Raestloz over 9 years

@matpop sorry, but my words cannot be any more exact. If a file has been deliberately altered (say, an innocent exe that has been altered to execute malicious code) AND uploaded as a new entry, the malicious file is a separate entity from the original, innocent file and is therefore malicious from the very beginning. This is different from an innocent file that gets intercepted and altered in transit between server and downloading client.
Raestloz over 9 years

@matpop OP is asking "what good is MD5 if it isn't generated from the original, unaltered file to begin with?", the answer is "worthless". This answer highlights that MD5 can only tell you that you and the server have the exact same file, and nothing more. It doesn't inherently carry any security benefit. The security "benefit" of knowing the file has been tampered with is a byproduct. In the meantime, perhaps we should move this to chat?
matpop over 9 years

@Raestloz Thanks for your reply :) We clearly disagree on terms to be used but almost think the same. Though the "security benefit" of hashing can be considered a "byproduct", IMO it's important to mention that hashing is actually a fundamental part of the process of authentication (you may want to have a little look at my brief answer to get what I mean).
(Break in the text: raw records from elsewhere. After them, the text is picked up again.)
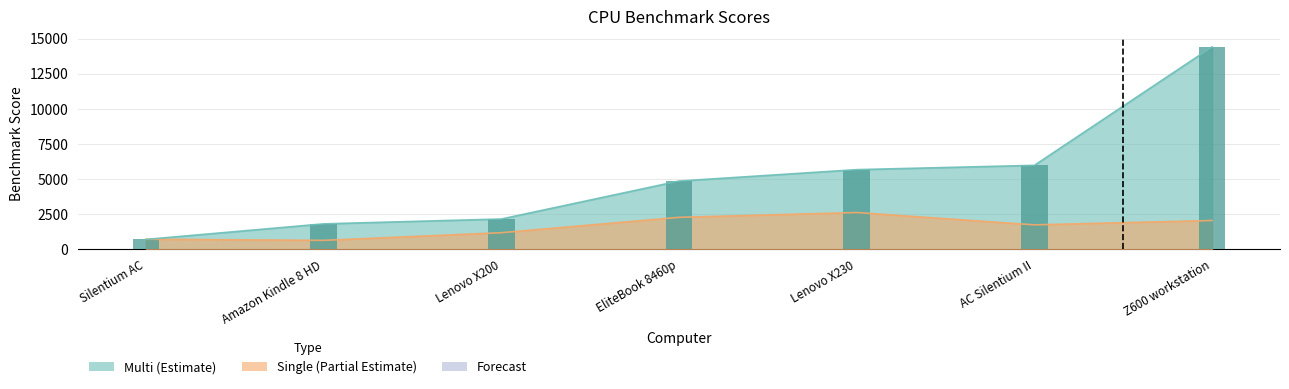

Reading right to left, transcribe all the data shown in this chart.

Single: 2058	1748	2626	2284	1190	645	724
Multi: 14416	5983	5677	4866	2163	1819	712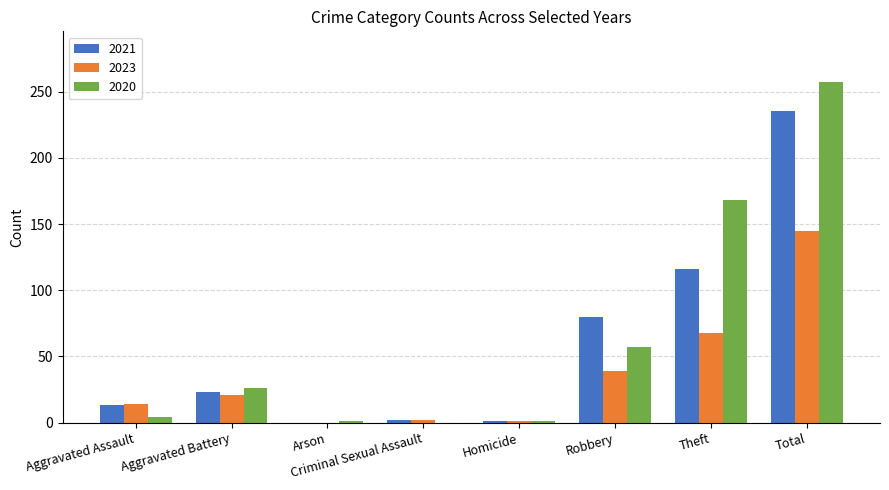

Is the value of 2021 at Robbery greater than the value of 2020 at Theft?

No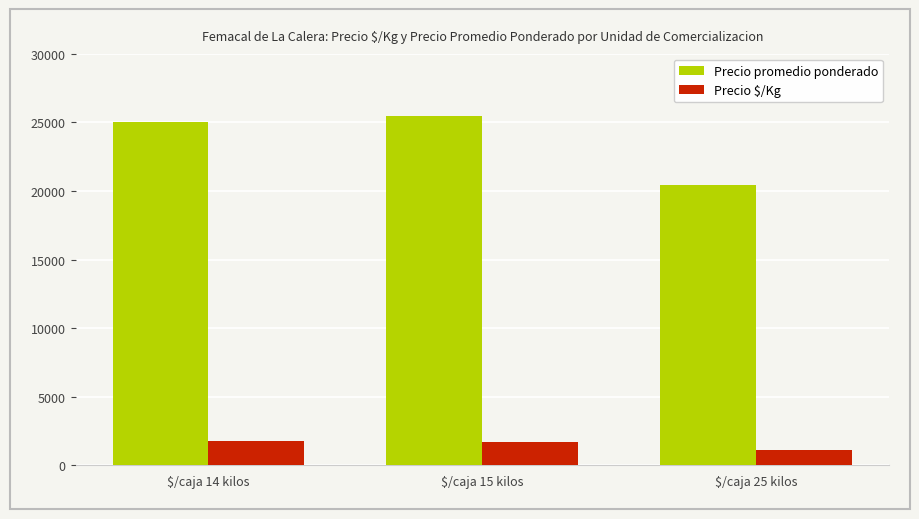

True or false: Precio promedio ponderado has a value of 20455 at $/caja 25 kilos.

True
Still our comments add something so let's not move to chat for now.
matpop over 9 years

@Raestloz You may admit however that this answer doesn't provide any "explanation and context" and there are better answers here that got far fewer upvotes.
matpop over 9 years

@Raestloz Not to have the last word, seriously. Don't hate me, allow me one last comment, too. 1. It seems you keep putting authentication and "malware detection" on the same level; the first one is really possible with (signed) hash sums! 2. One does not simply (!) say that the only aim of hashes is to guarantee that you have the same file as the server; the fact that hashes are most of the times provided without signature does not make such statement valid in general. It's not "really as simple as that". Cheers. NRN
Daniel B over 9 years

Well, I guess you’ll all be delighted to know my answer was specifically about checksums next to download links (or in a .*sum file), which I believe is what the question is about. It’s certainly not about Authenticode and the like. ;)
Number945 almost 5 years

@DanielB , If I know md5checksum of say , a firefox download , then can I download that file from untrusted sources (instead of official website) and be assured that if checksum of this file matches the checksum of same file on firefox official website , then I don't need to worry. I am assuming firefox website is not hacked.
Daniel B almost 5 years

@BreakingBenjamin Generally, yes. MD5 and SHA1 however are not suitable for this anymore.